Klara’s Truth is my debut novel, and my first published piece ever, other than an article I wrote for the Medium’s blog Invisible Illness at the beginning of the pandemic. A friend recently asked me if I’ve always been a writer, and I replied, “Actually, no.” He was a bit surprised. I thought back to writing as a kid. I spent much of fourth grade, writing about a girl named Elvira in a black and white composition notebook. She grew larger and larger over time, finally becoming big and heavy enough to sit on and squash whomever she chose. It was therapeutic and gave me a voice. I believe that was my first journaling experience. Although I didn’t know it at the time, I was clearly Elvira and Elvira was me. Since then, I began journaling on and off in my later 20’s and 30’s. By my 40’s, I was writing stories for myself privately. Every now and then, I’d share something with my husband.

And then, something happened. After a number of years of working as a psychotherapist, as well as having my own personal therapy, I began writing a story that kept going and going. It felt like the story was writing me, rather than the other way around. I believe other writers speak about this as well. I began writing a piece I would eventually call Artifacts.
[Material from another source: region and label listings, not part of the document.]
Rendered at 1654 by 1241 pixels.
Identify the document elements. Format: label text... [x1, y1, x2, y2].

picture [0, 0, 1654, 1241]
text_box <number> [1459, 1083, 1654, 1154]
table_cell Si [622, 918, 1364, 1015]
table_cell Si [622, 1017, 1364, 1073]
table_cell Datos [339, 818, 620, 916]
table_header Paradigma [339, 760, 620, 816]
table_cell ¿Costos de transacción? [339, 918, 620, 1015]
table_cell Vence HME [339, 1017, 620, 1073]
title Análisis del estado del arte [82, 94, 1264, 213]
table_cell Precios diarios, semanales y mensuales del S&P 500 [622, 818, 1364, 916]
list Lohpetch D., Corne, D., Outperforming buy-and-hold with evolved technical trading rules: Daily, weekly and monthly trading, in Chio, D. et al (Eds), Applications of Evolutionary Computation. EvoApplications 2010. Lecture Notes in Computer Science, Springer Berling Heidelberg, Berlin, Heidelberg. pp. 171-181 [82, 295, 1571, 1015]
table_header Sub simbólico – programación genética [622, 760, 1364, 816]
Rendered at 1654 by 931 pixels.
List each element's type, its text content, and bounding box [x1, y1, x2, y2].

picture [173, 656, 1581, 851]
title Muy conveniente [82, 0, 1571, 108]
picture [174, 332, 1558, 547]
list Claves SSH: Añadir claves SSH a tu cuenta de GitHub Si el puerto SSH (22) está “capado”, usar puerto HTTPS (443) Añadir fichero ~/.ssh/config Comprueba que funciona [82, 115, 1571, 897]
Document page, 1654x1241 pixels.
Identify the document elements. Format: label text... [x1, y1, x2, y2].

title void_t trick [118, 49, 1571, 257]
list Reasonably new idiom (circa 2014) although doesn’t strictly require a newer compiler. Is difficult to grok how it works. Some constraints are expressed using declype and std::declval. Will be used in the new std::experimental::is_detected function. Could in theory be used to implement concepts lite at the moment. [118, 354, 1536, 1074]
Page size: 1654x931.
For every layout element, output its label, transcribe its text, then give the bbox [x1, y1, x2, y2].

It began with a middle-aged female archaeologist, just as Klara’s Truth does, but she flew to the Yucatán by the second chapter of the book to co-lead an archaeological dig rather than to Warsaw to find her father’s family. It was important to me that Klara, the protagonist, was an archaeologist because her job involved digging for ancient artifacts, just as mine does as a psychotherapist. The difference was that I was helping others excavate their personal emotional and narrative memory, and she was helping society excavate its communal cultural and anthropological memory. The original title Artifacts was a play on the word, as to me; it expressed both physical remnants of our collective past as well as individual emotional ones.

However, the novel Artifacts was not to be, as I was told on multiple occasions that my novel was not one but two books— the first half taking place in the Yucatán, and the second, mostly set in Poland. After much resistance, I finally accepted that if I were to get my novel published, I would have to cut out the whole first Yucatán part, which I did with a heavy heart. No writer wants to delete what feels like an integral part of their story to which they are wed. Perhaps there’s a budding prequel in all of this.

I’ve always thought of myself as a psychotherapist, working in this profession for over twenty-five years. More recently, identifying as a writer is novel for me. Even writing this blog post as a part of my website is a first. I feel like I’m on the precipice of something very exciting and new, as I take a huge leap into the unknown. Thank you for sharing this experience with me. We all wear many hats. We just have to be willing to keep trying new ones on so that we can more completely become who we’re meant to be.